━━ SOURCE EXTRACT
Indeed, due to the lack of money, the care of the mosaic is nonexistent and you can’t actually see the mosaic because it’s covered in moss and grass. Well done Comune di Taormina!

The Hellenistic Mosaic

The second mosaic you can find is that called “Hellenistic Mosaic”. This dates back to the II century BC and it’s slightly in better conditions than the previous one. It was originally made with coloured pebbles (yellow, red, white, grey and black). However, due to the lack of maintenance, you can see only the black and white tesserae.

The mosaic features four side dolphins and a central six petaled flower inside a diamond shape. This used to be part of the courtyard of a private house.

Corso Umberto

Corso Umberto is the main street of Taormina enclosed between the Messina and Catania Gates. It’s famous for its luxury shops and for the possibility to find some exclusive traditional souvenirs. If you want to find something special, it’s here that you have to search for it!
━━━━
━━ AVAILABLE DATA
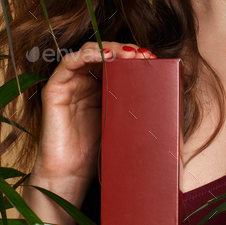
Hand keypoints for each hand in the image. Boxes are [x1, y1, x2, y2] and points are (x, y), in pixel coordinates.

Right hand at [32, 40, 156, 199]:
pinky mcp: (55, 89)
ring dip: (108, 48)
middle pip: (104, 54)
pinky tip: (102, 55)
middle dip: (125, 51)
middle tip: (142, 55)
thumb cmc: (98, 153)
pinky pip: (68, 63)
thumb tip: (170, 93)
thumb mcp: (124, 124)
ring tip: (127, 54)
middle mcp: (85, 82)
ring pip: (87, 53)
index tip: (152, 59)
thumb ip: (136, 106)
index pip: (117, 62)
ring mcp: (70, 84)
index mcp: (102, 88)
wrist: (71, 176)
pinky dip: (85, 54)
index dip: (133, 57)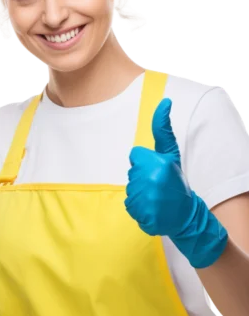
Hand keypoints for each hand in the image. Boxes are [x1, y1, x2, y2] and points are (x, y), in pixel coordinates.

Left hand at [125, 98, 227, 267]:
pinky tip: (152, 208)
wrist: (185, 214)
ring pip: (130, 189)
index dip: (144, 161)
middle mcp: (151, 180)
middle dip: (142, 177)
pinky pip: (130, 205)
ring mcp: (146, 199)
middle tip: (158, 185)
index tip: (156, 168)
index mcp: (158, 163)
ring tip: (156, 197)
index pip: (135, 155)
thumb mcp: (171, 154)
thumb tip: (164, 101)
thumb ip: (163, 130)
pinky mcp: (142, 214)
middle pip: (132, 172)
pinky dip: (138, 208)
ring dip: (140, 193)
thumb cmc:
━━━━
→ EXERCISE PROMPT
Please write out the part of the text on Taormina's mosaics and main street that falls between "Corso Umberto is" and "search for it!", inclusive.

→ EXERCISE RESPONSE
Corso Umberto is the main street of Taormina enclosed between the Messina and Catania Gates. It’s famous for its luxury shops and for the possibility to find some exclusive traditional souvenirs. If you want to find something special, it’s here that you have to search for it!